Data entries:
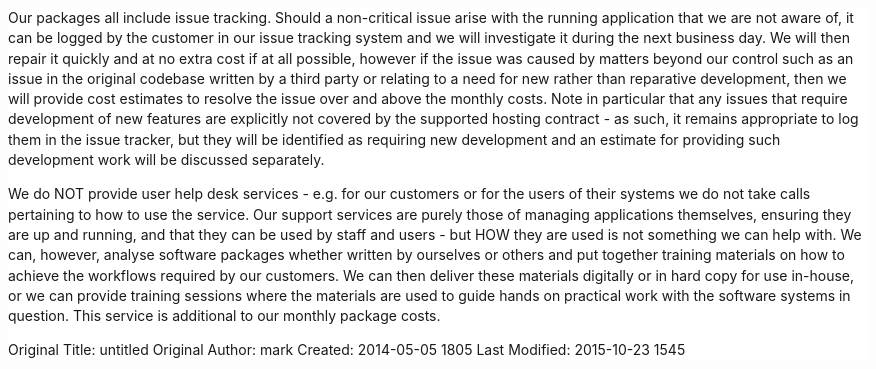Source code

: Our packages all include issue tracking. Should a non-critical issue arise with the running application that we are not aware of, it can be logged by the customer in our issue tracking system and we will investigate it during the next business day. We will then repair it quickly and at no extra cost if at all possible, however if the issue was caused by matters beyond our control such as an issue in the original codebase written by a third party or relating to a need for new rather than reparative development, then we will provide cost estimates to resolve the issue over and above the monthly costs. Note in particular that any issues that require development of new features are explicitly not covered by the supported hosting contract - as such, it remains appropriate to log them in the issue tracker, but they will be identified as requiring new development and an estimate for providing such development work will be discussed separately.

We do NOT provide user help desk services - e.g. for our customers or for the users of their systems we do not take calls pertaining to how to use the service. Our support services are purely those of managing applications themselves, ensuring they are up and running, and that they can be used by staff and users - but HOW they are used is not something we can help with. We can, however, analyse software packages whether written by ourselves or others and put together training materials on how to achieve the workflows required by our customers. We can then deliver these materials digitally or in hard copy for use in-house, or we can provide training sessions where the materials are used to guide hands on practical work with the software systems in question. This service is additional to our monthly package costs.








Original Title: untitled
Original Author: mark
Created: 2014-05-05 1805
Last Modified: 2015-10-23 1545
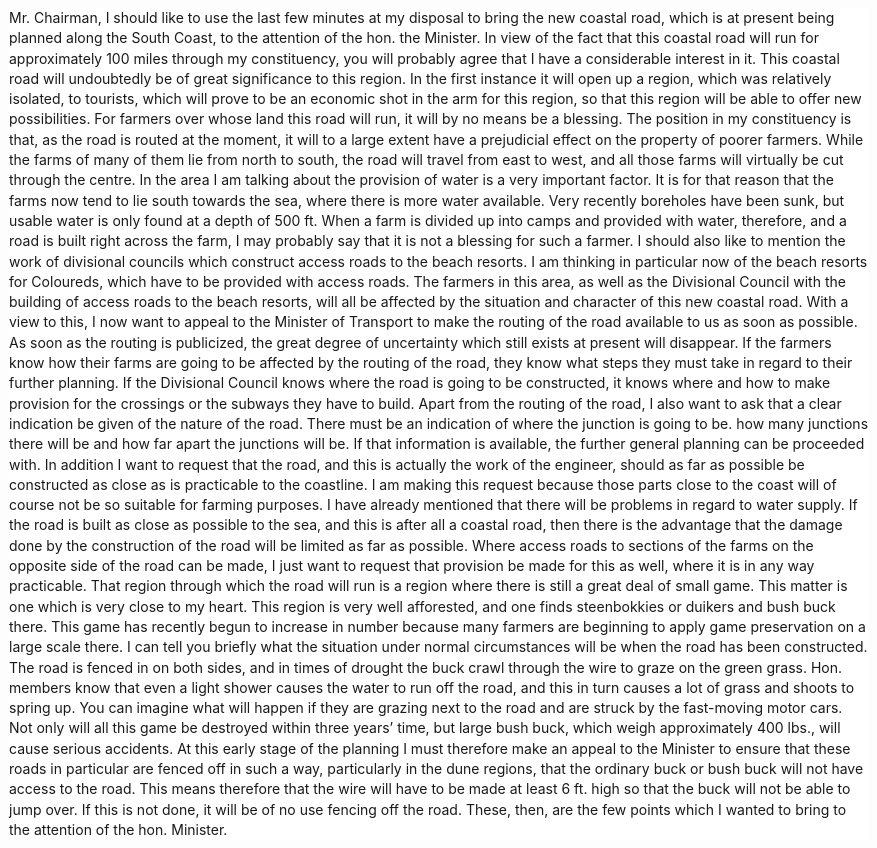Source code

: <p>Mr. Chairman, I should like to use the last few minutes at my disposal to bring the new coastal road, which is at present being planned along the South Coast, to the attention of the hon. the Minister. In view of the fact that this coastal road will run for approximately 100 miles through my constituency, you will probably agree that I have a considerable interest in it. This coastal road will undoubtedly be of great significance to this region. In the first instance it will open up a region, which was relatively isolated, to tourists, which will prove to be an economic shot in the arm for this region, so that this region will be able to offer new possibilities. For farmers over whose land this road will run, it will by no means be a blessing. The position in my constituency is that, as the road is routed at the moment, it will to a large extent have a prejudicial effect on the property of poorer farmers. While the farms of many of them lie from north to south, the road will travel from east to west, and all those farms will virtually be cut through the centre. In the area I am talking about the provision of water is a very important factor. It is for that reason that the farms now tend to lie south towards the sea, where there is more water available. Very recently boreholes have been sunk, but usable water is only found at a depth of 500 ft. When a farm is divided up into camps and provided with water, therefore, and a road is built right across the farm, I may probably say that it is not a blessing for such a farmer. I should also like to mention the work of divisional councils which construct access roads to the beach resorts. I am thinking in particular now of the beach resorts for Coloureds, which have to be provided with access roads. The farmers in this area, as well as the Divisional Council with the building of access roads to the beach resorts, will all be affected by the situation and character of this new coastal road. With a view to this, I now want to appeal to the Minister of Transport to make the routing of the road available to us as soon as possible. As soon as the routing is publicized, the great degree of uncertainty which still exists at present will disappear. If the farmers know how their farms are going to be affected by the routing of the road, they know what steps they must take in regard to their further planning. If the Divisional Council knows where the road is going to be constructed, it knows where and how to make provision for the crossings or the subways they have to build. Apart from the routing of the road, I also want to ask that a clear indication be given of the nature of the road. There must be an indication of where the junction is going to be. how many junctions there will be and how far apart the junctions will be. If that information is available, the further general planning can be proceeded with. In addition I want to request that the road, and this is actually the work of the engineer, should as far as possible be constructed as close as is practicable to the coastline. I am making this request because those parts close to the coast will of course not be so suitable for farming purposes. I have already mentioned that there will be problems in regard to water supply. If the road is built as close as possible to the sea, and this is after all a coastal road, then there is the advantage that the damage done by the construction of the road will be limited as far as possible. Where access roads to sections of the farms on the opposite side of the road can be made, I just want to request that provision be made for this as well, where it is in any way practicable. That region through which the road will run is a region where there is still a great deal of small game. This matter is one which is very close to my heart. This region is very well afforested, and one finds steenbokkies or duikers and bush buck there. This game has recently begun to increase in number because many farmers are beginning to apply game preservation on a large scale there. I can tell you briefly what the situation under normal circumstances will be when the road has been constructed. The road is fenced in on both sides, and in times of drought the buck crawl through the wire to graze on the green grass. Hon. members know that even a light shower causes the water to run off the road, and this in turn causes a lot of grass and shoots to spring up. You can imagine what will happen if they are grazing next to the road and are struck by the fast-moving motor cars. Not only will all this game be destroyed within three years&#x2019; time, but large bush buck, which weigh approximately 400 lbs., will cause serious accidents. At this early stage of the planning I must therefore make an appeal to the Minister to ensure that these roads in particular are fenced off in such a way, particularly in the dune regions, that the ordinary buck or bush buck will not have access to the road. This means therefore that the wire will have to be made at least 6 ft. high so that the buck will not be able to jump over. If this is not done, it will be of no use fencing off the road. These, then, are the few points which I wanted to bring to the attention of the hon. Minister.</p>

TASK OBJECTIVE>
Each entry should be transcribed exactly as given, with pictures omitted.

EXPECTED OUTPUT>
Source code

: Our packages all include issue tracking. Should a non-critical issue arise with the running application that we are not aware of, it can be logged by the customer in our issue tracking system and we will investigate it during the next business day. We will then repair it quickly and at no extra cost if at all possible, however if the issue was caused by matters beyond our control such as an issue in the original codebase written by a third party or relating to a need for new rather than reparative development, then we will provide cost estimates to resolve the issue over and above the monthly costs. Note in particular that any issues that require development of new features are explicitly not covered by the supported hosting contract - as such, it remains appropriate to log them in the issue tracker, but they will be identified as requiring new development and an estimate for providing such development work will be discussed separately.

We do NOT provide user help desk services - e.g. for our customers or for the users of their systems we do not take calls pertaining to how to use the service. Our support services are purely those of managing applications themselves, ensuring they are up and running, and that they can be used by staff and users - but HOW they are used is not something we can help with. We can, however, analyse software packages whether written by ourselves or others and put together training materials on how to achieve the workflows required by our customers. We can then deliver these materials digitally or in hard copy for use in-house, or we can provide training sessions where the materials are used to guide hands on practical work with the software systems in question. This service is additional to our monthly package costs.








Original Title: untitled
Original Author: mark
Created: 2014-05-05 1805
Last Modified: 2015-10-23 1545
Source code

: <p>Mr. Chairman, I should like to use the last few minutes at my disposal to bring the new coastal road, which is at present being planned along the South Coast, to the attention of the hon. the Minister. In view of the fact that this coastal road will run for approximately 100 miles through my constituency, you will probably agree that I have a considerable interest in it. This coastal road will undoubtedly be of great significance to this region. In the first instance it will open up a region, which was relatively isolated, to tourists, which will prove to be an economic shot in the arm for this region, so that this region will be able to offer new possibilities. For farmers over whose land this road will run, it will by no means be a blessing. The position in my constituency is that, as the road is routed at the moment, it will to a large extent have a prejudicial effect on the property of poorer farmers. While the farms of many of them lie from north to south, the road will travel from east to west, and all those farms will virtually be cut through the centre. In the area I am talking about the provision of water is a very important factor. It is for that reason that the farms now tend to lie south towards the sea, where there is more water available. Very recently boreholes have been sunk, but usable water is only found at a depth of 500 ft. When a farm is divided up into camps and provided with water, therefore, and a road is built right across the farm, I may probably say that it is not a blessing for such a farmer. I should also like to mention the work of divisional councils which construct access roads to the beach resorts. I am thinking in particular now of the beach resorts for Coloureds, which have to be provided with access roads. The farmers in this area, as well as the Divisional Council with the building of access roads to the beach resorts, will all be affected by the situation and character of this new coastal road. With a view to this, I now want to appeal to the Minister of Transport to make the routing of the road available to us as soon as possible. As soon as the routing is publicized, the great degree of uncertainty which still exists at present will disappear. If the farmers know how their farms are going to be affected by the routing of the road, they know what steps they must take in regard to their further planning. If the Divisional Council knows where the road is going to be constructed, it knows where and how to make provision for the crossings or the subways they have to build. Apart from the routing of the road, I also want to ask that a clear indication be given of the nature of the road. There must be an indication of where the junction is going to be. how many junctions there will be and how far apart the junctions will be. If that information is available, the further general planning can be proceeded with. In addition I want to request that the road, and this is actually the work of the engineer, should as far as possible be constructed as close as is practicable to the coastline. I am making this request because those parts close to the coast will of course not be so suitable for farming purposes. I have already mentioned that there will be problems in regard to water supply. If the road is built as close as possible to the sea, and this is after all a coastal road, then there is the advantage that the damage done by the construction of the road will be limited as far as possible. Where access roads to sections of the farms on the opposite side of the road can be made, I just want to request that provision be made for this as well, where it is in any way practicable. That region through which the road will run is a region where there is still a great deal of small game. This matter is one which is very close to my heart. This region is very well afforested, and one finds steenbokkies or duikers and bush buck there. This game has recently begun to increase in number because many farmers are beginning to apply game preservation on a large scale there. I can tell you briefly what the situation under normal circumstances will be when the road has been constructed. The road is fenced in on both sides, and in times of drought the buck crawl through the wire to graze on the green grass. Hon. members know that even a light shower causes the water to run off the road, and this in turn causes a lot of grass and shoots to spring up. You can imagine what will happen if they are grazing next to the road and are struck by the fast-moving motor cars. Not only will all this game be destroyed within three years&#x2019; time, but large bush buck, which weigh approximately 400 lbs., will cause serious accidents. At this early stage of the planning I must therefore make an appeal to the Minister to ensure that these roads in particular are fenced off in such a way, particularly in the dune regions, that the ordinary buck or bush buck will not have access to the road. This means therefore that the wire will have to be made at least 6 ft. high so that the buck will not be able to jump over. If this is not done, it will be of no use fencing off the road. These, then, are the few points which I wanted to bring to the attention of the hon. Minister.</p>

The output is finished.